Zetteldeft history

Backlink: §2020-02-15-1247

Early in my PhD in sociology, I had heard stories about how Niklas Luhmann, the German social theorist known for his inscrutable systems theory, implemented a system to link tens of thousands of notes together. He turned his Zettelkasten into a system that, in his words, could talk back to him. (See §2020-02-07-2328 on Luhmann’s Zettelkasten.)

Some time later – I can’t remember exactly when – I came across zettelkasten.de. At the thime, Christian and Sascha were still reviewing software rather than building their own, but even then they were actively exploring the possibility of using software to implement – or rather emulate – Luhmann’s Zettelkasten system.

I didn’t play around with a zettelkasten-like sytem back then, but I was inspired by their explorations. At the time, I used a variety of ways to keep notes and thoughts in order: a paper notebook, markdown notes in Ulysses and later in Atom, some notes in DEVONthink, etc.

It was only after I fell into the Emacs rabbit hole sometime in 2017, that I started to dream about Zettelkasten-type of linking between my notes. This was no coincidence: it was precisely the openness of emacs that allowed me to experiment with some simple lines of code.
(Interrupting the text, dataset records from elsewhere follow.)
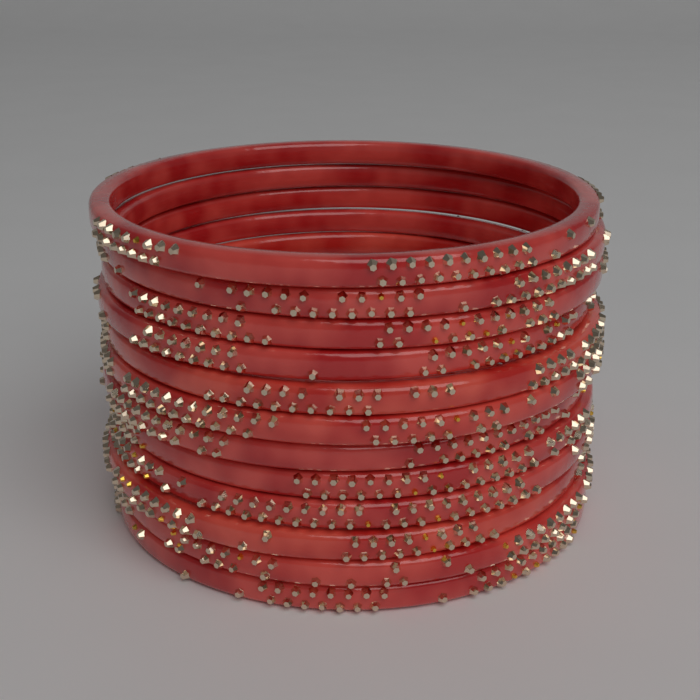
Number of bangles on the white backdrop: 12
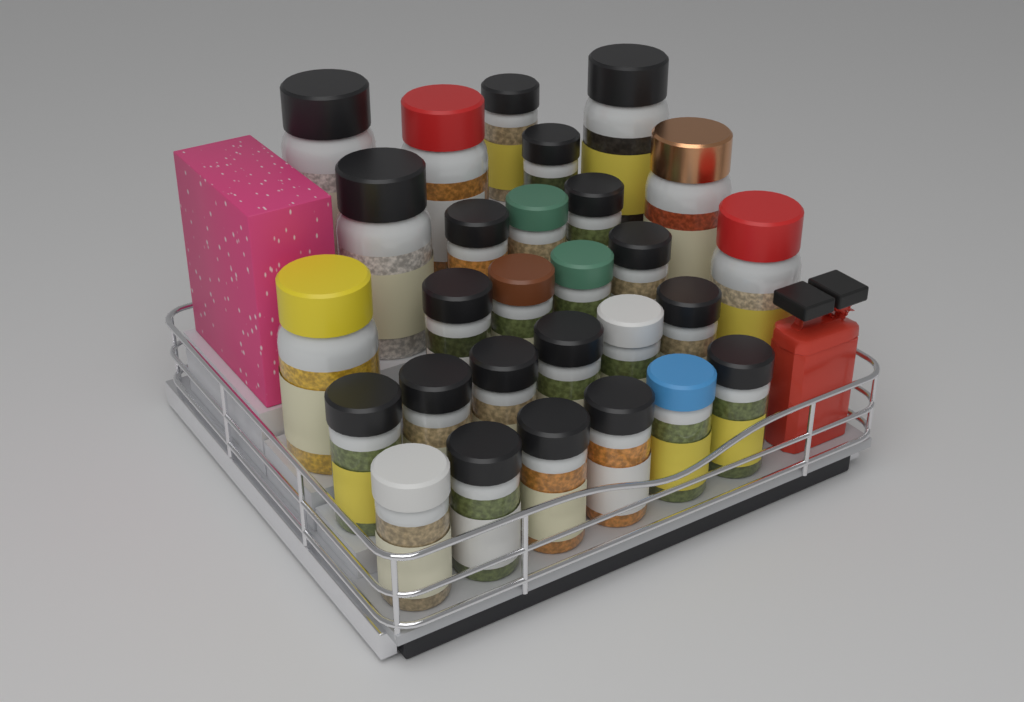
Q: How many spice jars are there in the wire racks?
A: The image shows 28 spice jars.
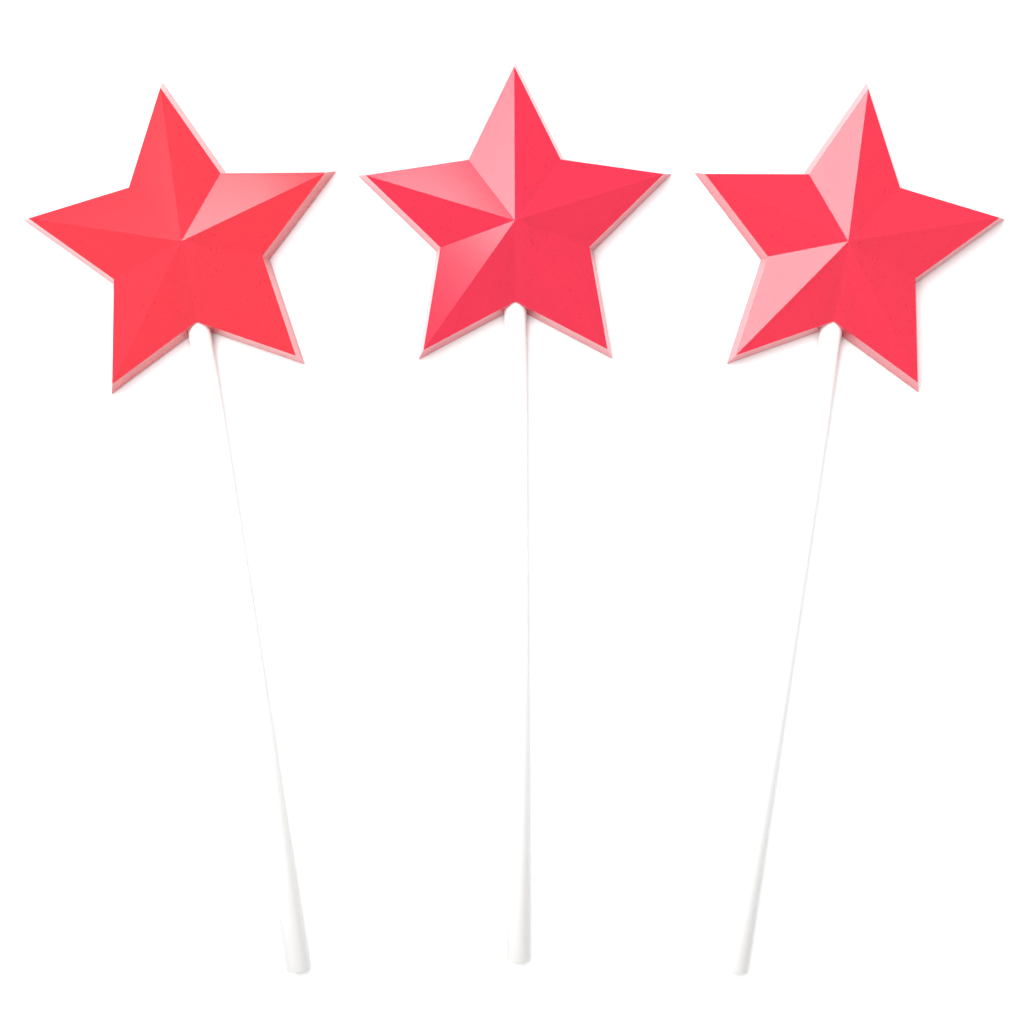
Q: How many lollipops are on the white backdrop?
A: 3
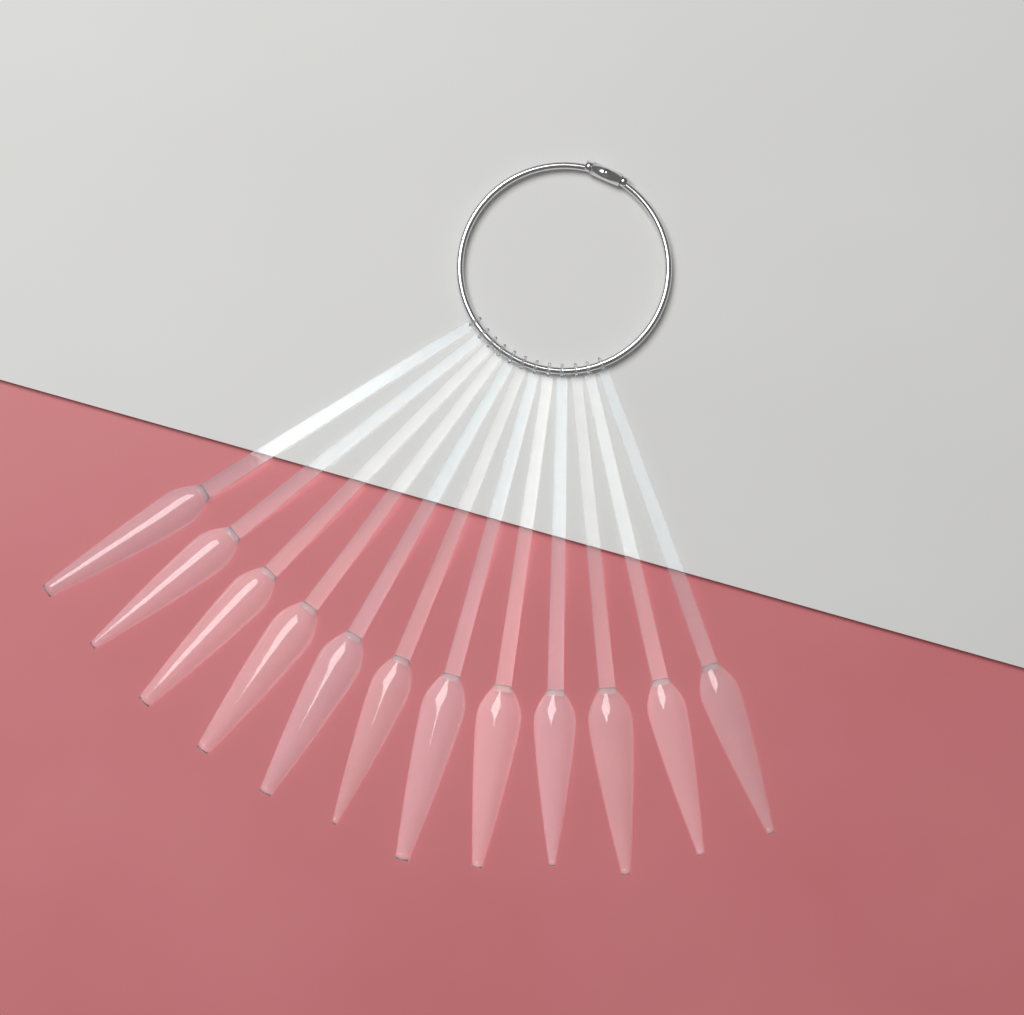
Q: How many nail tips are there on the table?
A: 12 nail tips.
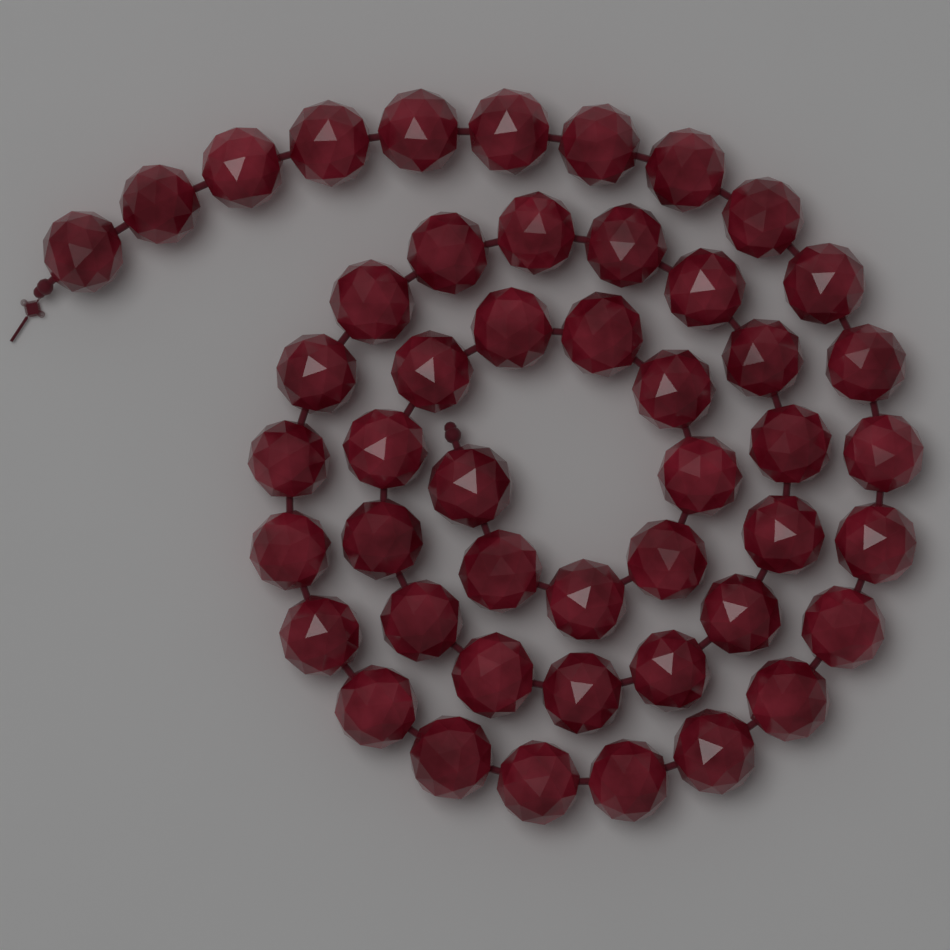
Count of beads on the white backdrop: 48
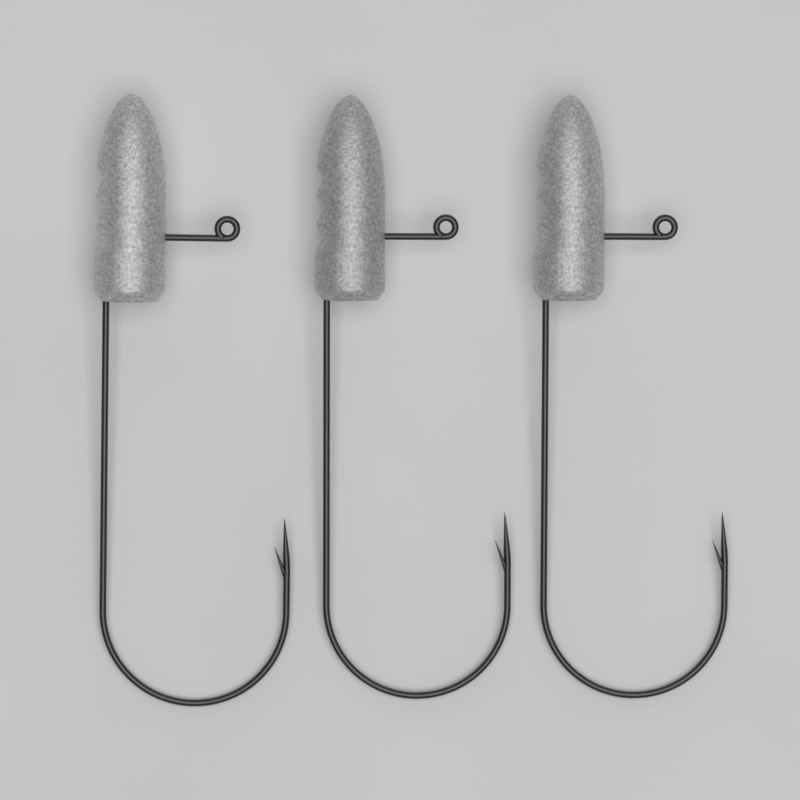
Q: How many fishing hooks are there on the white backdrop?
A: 3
Or, even better, I could simply document my attempts at extending the deft package. I looked at some basic elisp tutorials, spent some time looking at the deft code – of which I understood only little – and, most importantly, I stumbled upon an easy way to access deft’s main functions programmatically (thanks to saf-dimitry on Github). I started playing around with emacs lisp and kept the snippets of code in a .org notebook. And all the rest is fooling around.